We knew already, of course. Our grandparents sent bi-weekly bundles of papers back to Newfoundland so we knew the facts. It’s different, though, we you experience it first-hand. The horror, the fear, the anger and in the end, the grief—all become so intense; so immediate.
Who could have done this? It is so easy to resort to racial, ideological or religious labels to name the foe that lacks the courage and respect to stand before you. Even the slightest analysis, though, reveals the flaws in that reasoning. You just have to look at the victims. Bombs are indiscriminate. On Talbot Street the victims came from all walks of life. Not soldiers, just everyday people pursuing their hopes and needs.
So, too, this time: the victims are again innocents; not combatants. The aggressors, once again, invisible; hiding behind some unnamed cause that, in the end, can only be revealed as hatred for oneself and lack of concern for others.
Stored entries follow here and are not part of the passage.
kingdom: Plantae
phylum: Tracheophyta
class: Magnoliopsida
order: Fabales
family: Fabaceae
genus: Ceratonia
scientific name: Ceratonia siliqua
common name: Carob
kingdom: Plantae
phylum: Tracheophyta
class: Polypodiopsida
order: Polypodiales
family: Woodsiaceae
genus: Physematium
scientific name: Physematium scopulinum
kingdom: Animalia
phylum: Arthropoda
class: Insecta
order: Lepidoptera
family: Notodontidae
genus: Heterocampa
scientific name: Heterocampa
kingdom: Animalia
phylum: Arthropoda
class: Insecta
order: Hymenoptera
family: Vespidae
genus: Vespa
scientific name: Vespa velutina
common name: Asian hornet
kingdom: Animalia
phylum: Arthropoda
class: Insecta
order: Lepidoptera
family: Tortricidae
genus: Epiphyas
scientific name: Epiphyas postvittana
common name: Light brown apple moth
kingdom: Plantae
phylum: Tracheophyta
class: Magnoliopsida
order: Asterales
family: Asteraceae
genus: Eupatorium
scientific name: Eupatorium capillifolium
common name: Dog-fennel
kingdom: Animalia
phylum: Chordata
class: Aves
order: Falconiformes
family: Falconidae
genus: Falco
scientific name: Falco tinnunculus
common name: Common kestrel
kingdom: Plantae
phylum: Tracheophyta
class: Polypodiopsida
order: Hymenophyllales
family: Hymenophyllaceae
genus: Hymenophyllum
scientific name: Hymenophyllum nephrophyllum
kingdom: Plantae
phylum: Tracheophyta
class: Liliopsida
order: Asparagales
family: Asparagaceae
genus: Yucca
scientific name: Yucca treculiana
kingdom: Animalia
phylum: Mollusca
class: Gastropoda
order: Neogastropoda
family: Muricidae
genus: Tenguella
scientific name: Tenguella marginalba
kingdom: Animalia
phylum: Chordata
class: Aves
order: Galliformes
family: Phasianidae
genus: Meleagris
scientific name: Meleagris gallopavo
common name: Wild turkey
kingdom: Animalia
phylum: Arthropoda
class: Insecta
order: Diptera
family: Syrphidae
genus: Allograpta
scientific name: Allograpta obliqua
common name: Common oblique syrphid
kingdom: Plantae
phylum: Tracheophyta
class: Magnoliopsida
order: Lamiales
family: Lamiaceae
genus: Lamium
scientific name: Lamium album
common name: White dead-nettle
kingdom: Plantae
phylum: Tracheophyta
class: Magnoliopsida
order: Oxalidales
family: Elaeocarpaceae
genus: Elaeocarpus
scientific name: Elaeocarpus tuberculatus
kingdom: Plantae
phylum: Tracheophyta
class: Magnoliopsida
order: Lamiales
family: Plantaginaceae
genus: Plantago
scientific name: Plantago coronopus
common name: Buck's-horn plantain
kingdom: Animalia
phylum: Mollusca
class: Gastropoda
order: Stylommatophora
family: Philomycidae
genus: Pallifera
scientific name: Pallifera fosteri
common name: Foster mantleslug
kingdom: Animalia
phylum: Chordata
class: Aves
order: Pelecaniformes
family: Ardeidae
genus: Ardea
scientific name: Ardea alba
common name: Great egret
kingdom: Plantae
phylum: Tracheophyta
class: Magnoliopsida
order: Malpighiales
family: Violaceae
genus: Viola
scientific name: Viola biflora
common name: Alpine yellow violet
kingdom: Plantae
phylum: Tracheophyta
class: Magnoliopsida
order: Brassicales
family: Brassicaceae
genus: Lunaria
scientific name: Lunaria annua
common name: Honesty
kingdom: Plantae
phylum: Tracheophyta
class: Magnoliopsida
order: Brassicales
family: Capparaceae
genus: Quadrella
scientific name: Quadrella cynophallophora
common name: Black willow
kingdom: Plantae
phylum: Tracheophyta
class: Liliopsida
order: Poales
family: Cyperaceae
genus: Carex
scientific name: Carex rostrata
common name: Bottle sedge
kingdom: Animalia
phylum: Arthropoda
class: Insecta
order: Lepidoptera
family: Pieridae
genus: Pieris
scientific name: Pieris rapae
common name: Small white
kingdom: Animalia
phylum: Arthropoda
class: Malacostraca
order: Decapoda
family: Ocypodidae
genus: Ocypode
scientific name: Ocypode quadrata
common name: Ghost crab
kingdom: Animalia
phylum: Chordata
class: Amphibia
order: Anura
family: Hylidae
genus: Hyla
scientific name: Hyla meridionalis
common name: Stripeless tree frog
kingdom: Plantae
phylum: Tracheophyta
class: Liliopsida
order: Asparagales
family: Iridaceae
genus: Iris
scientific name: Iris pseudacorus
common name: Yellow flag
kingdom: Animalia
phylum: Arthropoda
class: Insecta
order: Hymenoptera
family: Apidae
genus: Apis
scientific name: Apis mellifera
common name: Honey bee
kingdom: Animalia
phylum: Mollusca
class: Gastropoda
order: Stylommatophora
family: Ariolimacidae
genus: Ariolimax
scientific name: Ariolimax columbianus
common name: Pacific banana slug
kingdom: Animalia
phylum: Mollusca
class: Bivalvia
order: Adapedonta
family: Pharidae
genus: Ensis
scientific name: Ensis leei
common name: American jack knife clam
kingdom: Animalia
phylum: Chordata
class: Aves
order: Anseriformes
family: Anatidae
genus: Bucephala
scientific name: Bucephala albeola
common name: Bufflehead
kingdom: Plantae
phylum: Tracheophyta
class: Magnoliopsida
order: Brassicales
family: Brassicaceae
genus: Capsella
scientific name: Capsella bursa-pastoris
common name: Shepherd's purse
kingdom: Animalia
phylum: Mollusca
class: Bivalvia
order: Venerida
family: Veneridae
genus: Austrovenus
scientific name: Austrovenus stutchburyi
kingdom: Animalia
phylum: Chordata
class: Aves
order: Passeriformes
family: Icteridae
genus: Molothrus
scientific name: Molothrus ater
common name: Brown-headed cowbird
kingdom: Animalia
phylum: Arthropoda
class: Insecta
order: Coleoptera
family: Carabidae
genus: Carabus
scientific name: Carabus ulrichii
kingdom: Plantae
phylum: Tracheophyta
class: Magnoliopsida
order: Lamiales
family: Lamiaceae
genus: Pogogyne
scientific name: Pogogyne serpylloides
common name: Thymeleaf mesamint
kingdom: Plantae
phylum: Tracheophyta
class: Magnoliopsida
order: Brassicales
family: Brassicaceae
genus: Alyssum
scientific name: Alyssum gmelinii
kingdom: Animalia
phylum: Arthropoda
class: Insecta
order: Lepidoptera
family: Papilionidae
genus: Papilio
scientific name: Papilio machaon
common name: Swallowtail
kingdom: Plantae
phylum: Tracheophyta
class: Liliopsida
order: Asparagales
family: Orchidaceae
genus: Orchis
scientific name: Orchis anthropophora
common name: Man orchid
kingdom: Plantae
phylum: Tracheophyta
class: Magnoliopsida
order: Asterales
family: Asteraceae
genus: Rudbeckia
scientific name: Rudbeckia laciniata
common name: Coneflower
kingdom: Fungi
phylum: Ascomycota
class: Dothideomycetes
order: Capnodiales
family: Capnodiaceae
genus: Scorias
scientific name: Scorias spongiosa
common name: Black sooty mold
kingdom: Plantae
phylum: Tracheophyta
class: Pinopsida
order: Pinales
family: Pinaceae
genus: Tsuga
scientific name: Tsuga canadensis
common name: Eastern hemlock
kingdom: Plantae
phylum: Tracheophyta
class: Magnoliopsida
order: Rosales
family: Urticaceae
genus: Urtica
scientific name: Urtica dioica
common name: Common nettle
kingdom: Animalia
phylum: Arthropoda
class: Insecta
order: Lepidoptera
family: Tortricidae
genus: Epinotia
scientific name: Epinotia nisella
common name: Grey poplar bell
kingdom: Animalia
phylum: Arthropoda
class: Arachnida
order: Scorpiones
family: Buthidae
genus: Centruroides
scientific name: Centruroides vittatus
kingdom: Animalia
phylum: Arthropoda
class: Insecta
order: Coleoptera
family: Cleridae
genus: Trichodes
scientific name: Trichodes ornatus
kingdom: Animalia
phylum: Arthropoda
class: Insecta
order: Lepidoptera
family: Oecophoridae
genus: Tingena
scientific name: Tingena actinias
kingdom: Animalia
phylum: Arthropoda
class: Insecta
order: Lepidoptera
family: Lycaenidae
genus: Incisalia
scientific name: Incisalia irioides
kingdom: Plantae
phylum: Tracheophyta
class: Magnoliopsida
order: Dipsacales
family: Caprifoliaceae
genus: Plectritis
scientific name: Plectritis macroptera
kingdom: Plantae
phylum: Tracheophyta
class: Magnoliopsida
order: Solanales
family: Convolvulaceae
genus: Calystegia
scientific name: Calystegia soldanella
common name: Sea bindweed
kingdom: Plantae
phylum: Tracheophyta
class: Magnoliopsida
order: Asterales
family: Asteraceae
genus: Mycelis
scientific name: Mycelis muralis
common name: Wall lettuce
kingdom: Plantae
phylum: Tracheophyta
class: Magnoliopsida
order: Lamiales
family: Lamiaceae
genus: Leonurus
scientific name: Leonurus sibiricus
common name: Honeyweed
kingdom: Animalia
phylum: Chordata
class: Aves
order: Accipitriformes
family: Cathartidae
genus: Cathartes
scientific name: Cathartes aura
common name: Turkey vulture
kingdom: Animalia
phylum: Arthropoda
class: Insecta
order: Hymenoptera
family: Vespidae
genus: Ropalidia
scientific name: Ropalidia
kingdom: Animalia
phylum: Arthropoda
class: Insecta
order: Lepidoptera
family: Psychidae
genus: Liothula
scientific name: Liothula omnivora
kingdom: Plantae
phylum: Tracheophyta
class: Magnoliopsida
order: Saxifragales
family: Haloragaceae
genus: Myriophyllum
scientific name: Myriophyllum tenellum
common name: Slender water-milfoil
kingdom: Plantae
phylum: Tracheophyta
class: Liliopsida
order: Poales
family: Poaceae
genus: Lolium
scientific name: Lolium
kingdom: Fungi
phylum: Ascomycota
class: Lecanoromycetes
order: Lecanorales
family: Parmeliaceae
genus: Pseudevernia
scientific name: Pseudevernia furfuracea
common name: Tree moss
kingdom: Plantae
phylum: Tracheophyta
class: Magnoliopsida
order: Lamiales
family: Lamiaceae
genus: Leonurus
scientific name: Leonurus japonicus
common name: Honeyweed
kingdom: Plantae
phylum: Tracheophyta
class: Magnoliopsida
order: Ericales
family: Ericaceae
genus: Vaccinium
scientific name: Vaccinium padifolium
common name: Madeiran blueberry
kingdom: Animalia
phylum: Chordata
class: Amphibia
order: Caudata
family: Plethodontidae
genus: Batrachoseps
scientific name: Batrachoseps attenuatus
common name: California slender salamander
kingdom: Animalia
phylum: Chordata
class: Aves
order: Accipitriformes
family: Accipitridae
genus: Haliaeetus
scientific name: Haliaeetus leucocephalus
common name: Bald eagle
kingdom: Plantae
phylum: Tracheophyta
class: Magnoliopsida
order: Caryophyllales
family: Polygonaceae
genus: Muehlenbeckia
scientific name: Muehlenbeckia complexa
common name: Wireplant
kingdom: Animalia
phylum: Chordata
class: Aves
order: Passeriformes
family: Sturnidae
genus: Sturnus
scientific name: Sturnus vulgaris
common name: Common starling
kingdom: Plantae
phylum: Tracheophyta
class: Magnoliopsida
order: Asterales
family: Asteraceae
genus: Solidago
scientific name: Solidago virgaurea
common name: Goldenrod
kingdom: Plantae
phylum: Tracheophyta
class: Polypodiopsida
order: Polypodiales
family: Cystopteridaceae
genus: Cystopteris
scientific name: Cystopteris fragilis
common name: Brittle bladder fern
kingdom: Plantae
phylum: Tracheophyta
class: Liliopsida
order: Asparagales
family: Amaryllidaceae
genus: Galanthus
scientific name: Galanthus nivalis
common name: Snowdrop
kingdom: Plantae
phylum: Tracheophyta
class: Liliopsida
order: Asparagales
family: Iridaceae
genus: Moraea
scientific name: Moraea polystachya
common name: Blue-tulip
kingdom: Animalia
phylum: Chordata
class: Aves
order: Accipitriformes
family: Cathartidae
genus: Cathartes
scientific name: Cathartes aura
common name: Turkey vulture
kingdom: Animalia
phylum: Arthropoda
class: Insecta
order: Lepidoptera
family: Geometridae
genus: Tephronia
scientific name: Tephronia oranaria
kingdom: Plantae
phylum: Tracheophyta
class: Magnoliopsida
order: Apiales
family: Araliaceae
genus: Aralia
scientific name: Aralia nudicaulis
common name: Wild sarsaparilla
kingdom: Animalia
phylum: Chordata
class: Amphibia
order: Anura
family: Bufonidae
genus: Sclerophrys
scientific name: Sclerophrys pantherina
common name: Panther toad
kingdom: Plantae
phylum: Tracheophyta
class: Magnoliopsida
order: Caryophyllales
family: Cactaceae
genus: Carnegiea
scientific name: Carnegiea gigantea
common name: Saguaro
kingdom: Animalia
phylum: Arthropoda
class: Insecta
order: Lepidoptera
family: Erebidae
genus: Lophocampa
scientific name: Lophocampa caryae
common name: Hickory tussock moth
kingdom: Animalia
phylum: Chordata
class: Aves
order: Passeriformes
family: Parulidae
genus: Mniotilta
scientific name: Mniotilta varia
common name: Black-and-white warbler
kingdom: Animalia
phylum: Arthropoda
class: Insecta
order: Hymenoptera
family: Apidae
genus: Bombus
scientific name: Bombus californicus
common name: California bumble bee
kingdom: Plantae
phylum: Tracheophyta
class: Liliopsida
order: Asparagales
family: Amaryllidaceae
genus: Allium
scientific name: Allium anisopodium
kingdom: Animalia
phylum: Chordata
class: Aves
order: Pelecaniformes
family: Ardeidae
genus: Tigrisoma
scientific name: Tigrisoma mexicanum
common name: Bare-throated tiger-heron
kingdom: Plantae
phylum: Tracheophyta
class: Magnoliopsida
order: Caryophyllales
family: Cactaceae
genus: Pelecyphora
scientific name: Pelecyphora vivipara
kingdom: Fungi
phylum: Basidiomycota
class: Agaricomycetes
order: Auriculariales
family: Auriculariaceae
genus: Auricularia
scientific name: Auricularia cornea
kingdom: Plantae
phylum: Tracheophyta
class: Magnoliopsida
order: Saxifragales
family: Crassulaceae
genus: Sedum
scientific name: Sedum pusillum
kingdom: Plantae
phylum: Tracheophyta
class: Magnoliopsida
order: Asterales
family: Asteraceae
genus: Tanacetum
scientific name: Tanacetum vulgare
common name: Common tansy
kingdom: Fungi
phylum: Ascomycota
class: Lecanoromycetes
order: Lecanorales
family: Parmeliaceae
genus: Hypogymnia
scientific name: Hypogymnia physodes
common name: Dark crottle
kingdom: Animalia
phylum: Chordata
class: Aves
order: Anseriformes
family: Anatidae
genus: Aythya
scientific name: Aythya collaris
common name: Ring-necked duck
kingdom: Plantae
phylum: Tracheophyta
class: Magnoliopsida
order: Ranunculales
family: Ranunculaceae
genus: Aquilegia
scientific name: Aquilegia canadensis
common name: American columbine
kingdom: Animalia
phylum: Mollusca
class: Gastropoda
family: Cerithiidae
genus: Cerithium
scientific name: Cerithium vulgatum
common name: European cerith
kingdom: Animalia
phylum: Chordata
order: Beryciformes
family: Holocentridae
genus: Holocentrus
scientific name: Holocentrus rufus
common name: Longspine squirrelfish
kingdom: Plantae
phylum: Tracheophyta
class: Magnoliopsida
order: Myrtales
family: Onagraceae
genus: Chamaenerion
What is it that drives people far beyond the loosely-defined borders that try and define humanity? How can some kill in the name of a cause they consider just? Most of all, how can people be so confused that randomly-chosen souls can be used as a proxy for ‘the enemy?’
Sometime during that awful, cold, dark summer the voices of the Just started coming together. The song was of love and forgiveness. It took years but, in the end, hatred was overcome and a people began to heal again. Justice, not revenge, became the goal.
Those voices are stirring already. May they be strong enough, once again, to claim the victory.